According to a Reuters article that appeared in The Guardian, the death of the 42-year-old man, Xue Jinbo, who was chosen as part of a small group of villagers selected to negotiate with government officials after protests broke out in Wukan last September, has incited a new wave of fury and protest.

“We’re very pained and angry at his death,” said one villager who declined to be named. “He didn’t commit any crime. He was just a negotiator speaking with the government, trying to get our land back. He was defending farmers’ rights.”
…Pictures on Wukan microblogging sites on Sunday showed large numbers of riot police in a standoff with thousands of residents, some armed with sticks and spades, who were demanding the return of farmland to restore their livelihoods.
Witnesses said hundreds of riot police remained at the edge of the village, preventing almost all people and vehicles from entering or leaving. Some villagers said food supplies to the area had also been cut. Authorities have also apparently been making aggressive sweeps of Wukan at night over the past week. Witnesses said police sirens roused the entire village, and that citizens were dragged from their beds and interrogated.

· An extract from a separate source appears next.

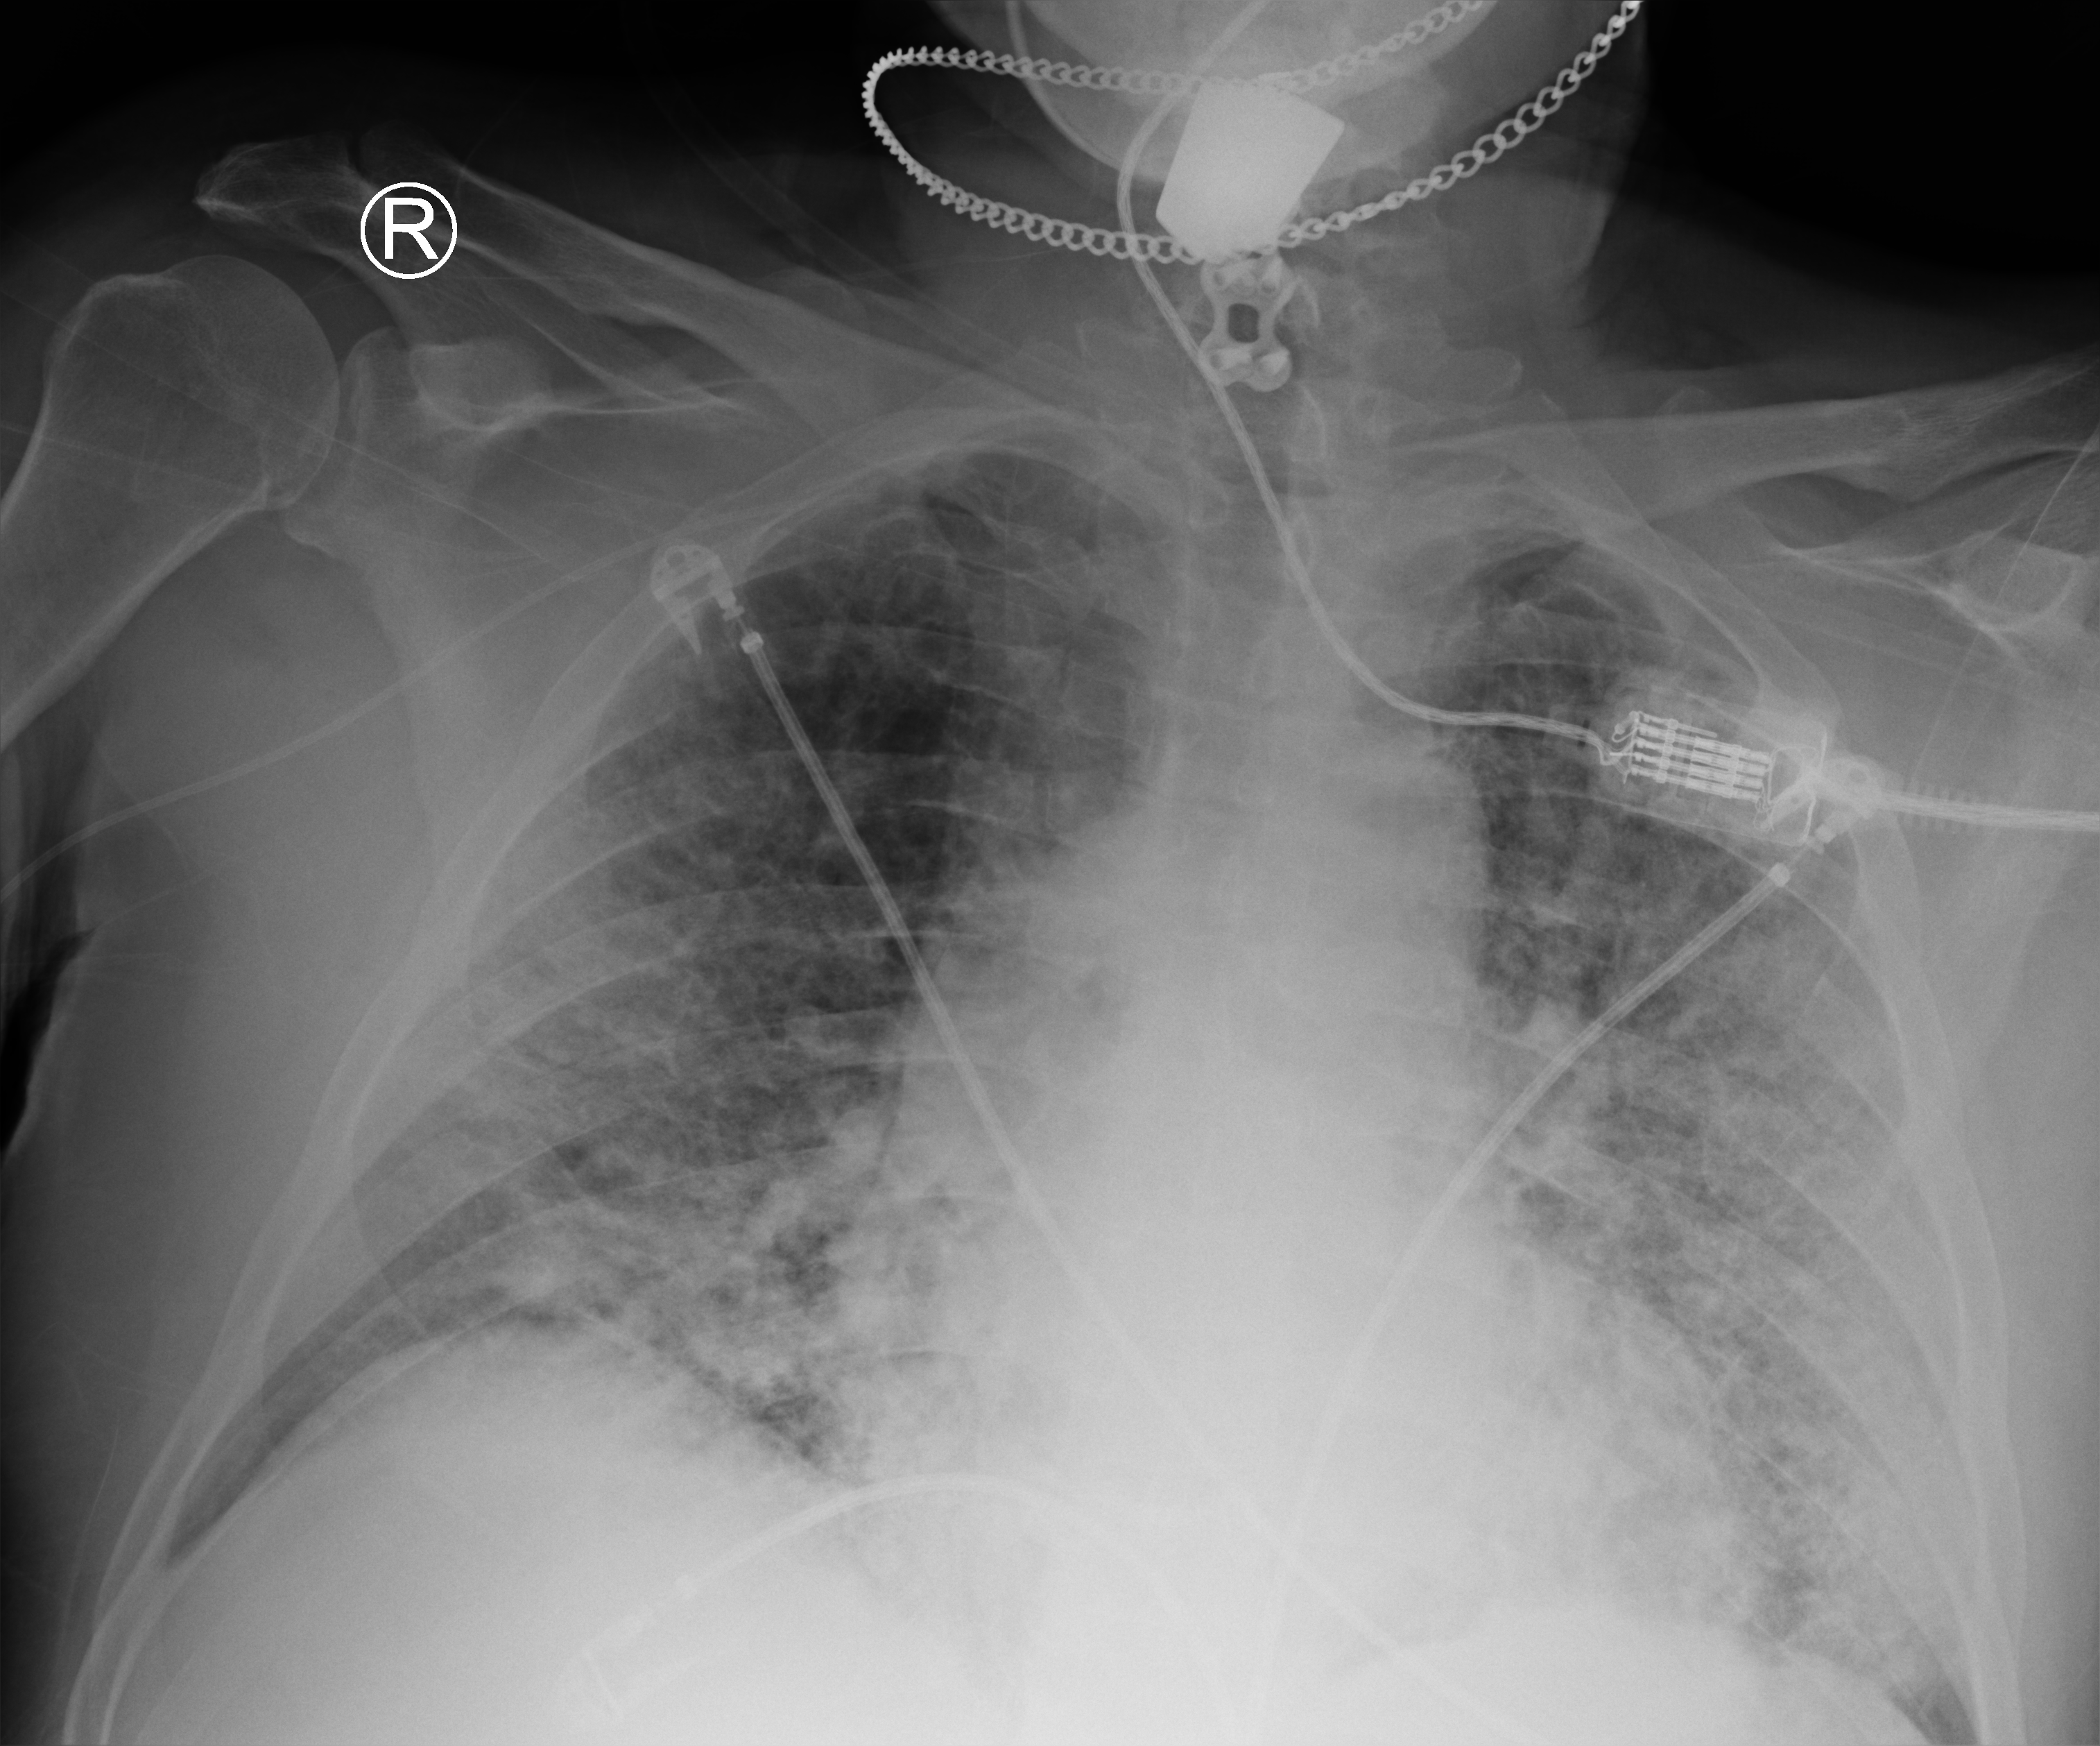
Chest X-ray (portable), anteroposterior (AP) projection. Patient hospitalised with COVID-19; male, aged 60–74 years.
From the hospital-stay record, not from the radiograph (when in the stay this image was taken is not recorded): admitted to intensive care during this hospital stay: no.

The sense of injustice surrounding Xue Jinbo’s alleged torture–as well as other recent events fueling outrage and outcry online–may be gesturing to a new climate for social movement in China.

Again, the Times reports:

Spasms of social unrest in China have become increasingly common, a reflection of the widening income gap and deepening unhappiness with official corruption and an unresponsive justice system.
But the clashes in Wukan, which first erupted in September, appear to be unusual for their longevity – and for the brazenness of the participants.

Meishi Street, which tells the story of a group of neighbors struggling to preserve their Beijing homes as the city is re-zoned and reconfigured in anticipation of the 2008 Olympics, provides a primer–or even a counter-point to the events now unfolding. Often told from the narrative perspective of the Meishi Street residents, the film exhibits the dizzying bureaucracy and intense anguish that so-called development can generate—an anguish that is now creating a new sense of inequity and protest culture in Wukan.